Letture: Gen 18,1-10a; Col 1,24-28; Lc 10,38-42
Gesù compie un gesto di rottura: va a casa di due donne (cfr Gv 4,27). Se poi si identifica Maria con la peccatrice anonima di Luca 7,27 (cfr Gv 12,3, che attribuisce a Maria sorella di Lazzaro l’unzione di Betania), il gesto è ancora più clamoroso. La Legge proibiva di comunicare i segreti di Dio alle donne come ai pagani: “Si brucino le Parole della Torah, ma non siano comunicate e una donna” (j. Sotà 19 a 8). Si noti che Maria è accovacciata ai piedi del Signore (cfr At 22,3), in posizione discepolare, uno status che all’epoca era riservato solo ai maschi.
Si riprende qui il tema dell’accogliere-non accogliere. In 9,53 dechomai raccontava un rifiuto, qui hypo-dechomai (10,38) racconta un’accoglienza, come quella operata da Abramo verso il Signore, alla Quercia di Mamre (Prima Lettura: Gn 18,1-10a).
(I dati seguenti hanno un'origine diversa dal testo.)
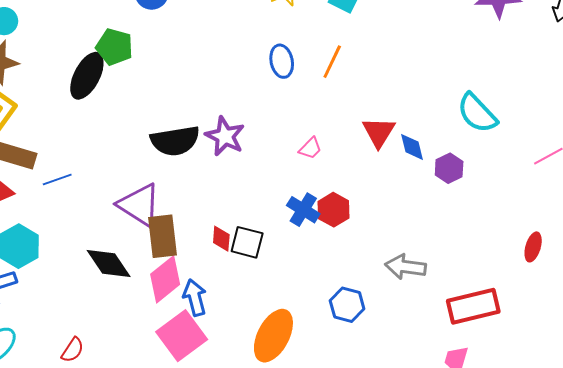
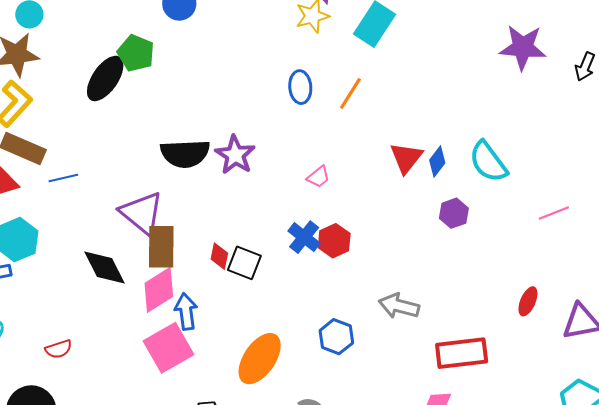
red triangle: (379, 132) -> (406, 158), moved
blue diamond: (412, 147) -> (437, 161), moved, turned 44
red semicircle: (73, 350) -> (58, 349), turned 32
Luca ha collocato questo episodio subito dopo la parabola del Samaritano (10,25-37) per illustrare le due facce dell’unico comandamento: l’amore per il prossimo e l’amore per il Signore. Nei confronti del prossimo il servizio e la carità, nei confronti del Signore l’ascolto e il discepolato.
Le parole con le quali Gesù risponde a Marta ricordano che il servizio non deve assillare al punto da far dimenticare l’ascolto. Il servizio della tavola non è più importante dell’ascolto della Parola (cfr At 6, 1-2).
Affannarsi e agitarsi è l’atteggiamento dei pagani (12,29), non perché è pagano l’oggetto della ricerca (in questo caso Dio e il prossimo), ma è pagano il modo di cercare: affannoso, inquieto, agitato. Marta non è “occupata” dal servizio, ma “distolta”, distratta.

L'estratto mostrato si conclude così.